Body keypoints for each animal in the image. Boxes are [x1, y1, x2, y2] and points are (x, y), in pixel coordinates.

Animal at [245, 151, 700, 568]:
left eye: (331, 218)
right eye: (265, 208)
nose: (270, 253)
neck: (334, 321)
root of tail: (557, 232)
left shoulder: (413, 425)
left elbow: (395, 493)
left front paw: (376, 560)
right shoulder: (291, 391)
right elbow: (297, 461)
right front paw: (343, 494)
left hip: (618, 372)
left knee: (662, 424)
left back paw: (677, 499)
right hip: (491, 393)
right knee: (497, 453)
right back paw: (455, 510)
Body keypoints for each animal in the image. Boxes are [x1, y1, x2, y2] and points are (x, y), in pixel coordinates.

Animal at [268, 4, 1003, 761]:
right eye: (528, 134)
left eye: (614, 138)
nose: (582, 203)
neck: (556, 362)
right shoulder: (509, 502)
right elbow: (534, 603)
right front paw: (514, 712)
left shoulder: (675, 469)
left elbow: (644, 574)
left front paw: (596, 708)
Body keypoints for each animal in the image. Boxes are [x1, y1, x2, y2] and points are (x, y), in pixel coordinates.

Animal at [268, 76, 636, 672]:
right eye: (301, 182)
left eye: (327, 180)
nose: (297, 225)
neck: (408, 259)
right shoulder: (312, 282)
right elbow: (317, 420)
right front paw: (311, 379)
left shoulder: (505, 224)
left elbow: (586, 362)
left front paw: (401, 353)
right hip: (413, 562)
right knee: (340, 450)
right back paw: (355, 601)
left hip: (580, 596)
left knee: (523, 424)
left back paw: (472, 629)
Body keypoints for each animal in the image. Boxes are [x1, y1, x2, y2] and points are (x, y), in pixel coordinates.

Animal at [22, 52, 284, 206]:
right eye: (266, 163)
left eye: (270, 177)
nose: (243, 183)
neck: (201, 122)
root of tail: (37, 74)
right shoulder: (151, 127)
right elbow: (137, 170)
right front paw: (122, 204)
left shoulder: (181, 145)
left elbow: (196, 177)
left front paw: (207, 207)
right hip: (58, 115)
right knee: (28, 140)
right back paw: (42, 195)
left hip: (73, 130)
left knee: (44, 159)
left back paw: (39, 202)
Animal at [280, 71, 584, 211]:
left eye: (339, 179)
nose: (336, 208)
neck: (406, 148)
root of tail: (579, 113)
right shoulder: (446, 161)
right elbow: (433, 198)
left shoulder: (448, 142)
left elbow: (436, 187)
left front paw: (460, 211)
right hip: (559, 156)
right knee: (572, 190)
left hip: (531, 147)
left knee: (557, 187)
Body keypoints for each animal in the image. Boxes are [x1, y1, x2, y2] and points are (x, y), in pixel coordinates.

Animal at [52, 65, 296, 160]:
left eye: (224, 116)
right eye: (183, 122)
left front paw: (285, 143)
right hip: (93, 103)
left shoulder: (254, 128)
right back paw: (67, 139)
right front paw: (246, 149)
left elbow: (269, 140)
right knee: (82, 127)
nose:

------------

» **Exercise aim**: Look back at the records above. Repeat all of them exactly.

» **Response area**:
Body keypoints for each animal in the image. Boxes are [x1, y1, x2, y2] and points are (x, y), in pixel coordinates.

Animal at [245, 151, 700, 568]:
left eye: (331, 218)
right eye: (265, 208)
nose: (270, 253)
neck: (334, 321)
root of tail: (557, 232)
left shoulder: (413, 425)
left elbow: (395, 493)
left front paw: (376, 560)
right shoulder: (291, 391)
right elbow: (297, 461)
right front paw: (343, 494)
left hip: (618, 372)
left knee: (662, 424)
left back paw: (677, 499)
right hip: (491, 393)
right knee: (497, 453)
right back paw: (455, 510)
Body keypoints for each animal in the image. Boxes are [x1, y1, x2, y2] and points are (x, y), in pixel coordinates.

Animal at [268, 4, 1003, 761]:
right eye: (528, 134)
left eye: (614, 138)
nose: (582, 203)
neck: (556, 362)
right shoulder: (509, 502)
right elbow: (534, 603)
right front paw: (514, 712)
left shoulder: (675, 469)
left elbow: (644, 574)
left front paw: (596, 708)
Body keypoints for each animal in the image. Boxes are [x1, y1, x2, y2] and points are (x, y), in pixel coordinates.

Animal at [268, 76, 636, 672]:
right eye: (301, 182)
left eye: (327, 180)
nose: (297, 225)
neck: (408, 259)
right shoulder: (312, 282)
right elbow: (317, 420)
right front paw: (311, 379)
left shoulder: (505, 224)
left elbow: (586, 362)
left front paw: (401, 353)
right hip: (413, 562)
right knee: (340, 450)
right back paw: (355, 601)
left hip: (580, 596)
left knee: (523, 424)
left back paw: (472, 629)
Body keypoints for each animal in the image. Boxes are [x1, y1, x2, y2] and points are (x, y), in pixel coordinates.

Animal at [22, 52, 284, 206]:
right eye: (266, 163)
left eye: (270, 177)
nose: (243, 183)
neck: (201, 122)
root of tail: (37, 74)
right shoulder: (151, 127)
right elbow: (137, 170)
right front paw: (122, 204)
left shoulder: (181, 145)
left elbow: (196, 177)
left front paw: (207, 207)
right hip: (58, 115)
right knee: (28, 140)
right back paw: (42, 195)
left hip: (73, 130)
left knee: (44, 159)
left back paw: (39, 202)
Animal at [280, 71, 584, 211]:
left eye: (339, 179)
nose: (336, 208)
neck: (406, 148)
root of tail: (579, 113)
right shoulder: (446, 161)
right elbow: (433, 198)
left shoulder: (448, 142)
left elbow: (436, 187)
left front paw: (460, 211)
right hip: (559, 156)
right knee: (572, 190)
left hip: (531, 147)
left knee: (557, 187)
Body keypoints for each animal in the image. Boxes are [x1, y1, x2, y2] and points are (x, y), in pixel coordinates.

Animal at [52, 65, 296, 160]:
left eye: (224, 116)
right eye: (183, 122)
left front paw: (285, 143)
right hip: (93, 103)
left shoulder: (254, 128)
right back paw: (67, 139)
right front paw: (246, 149)
left elbow: (269, 140)
right knee: (82, 127)
nose:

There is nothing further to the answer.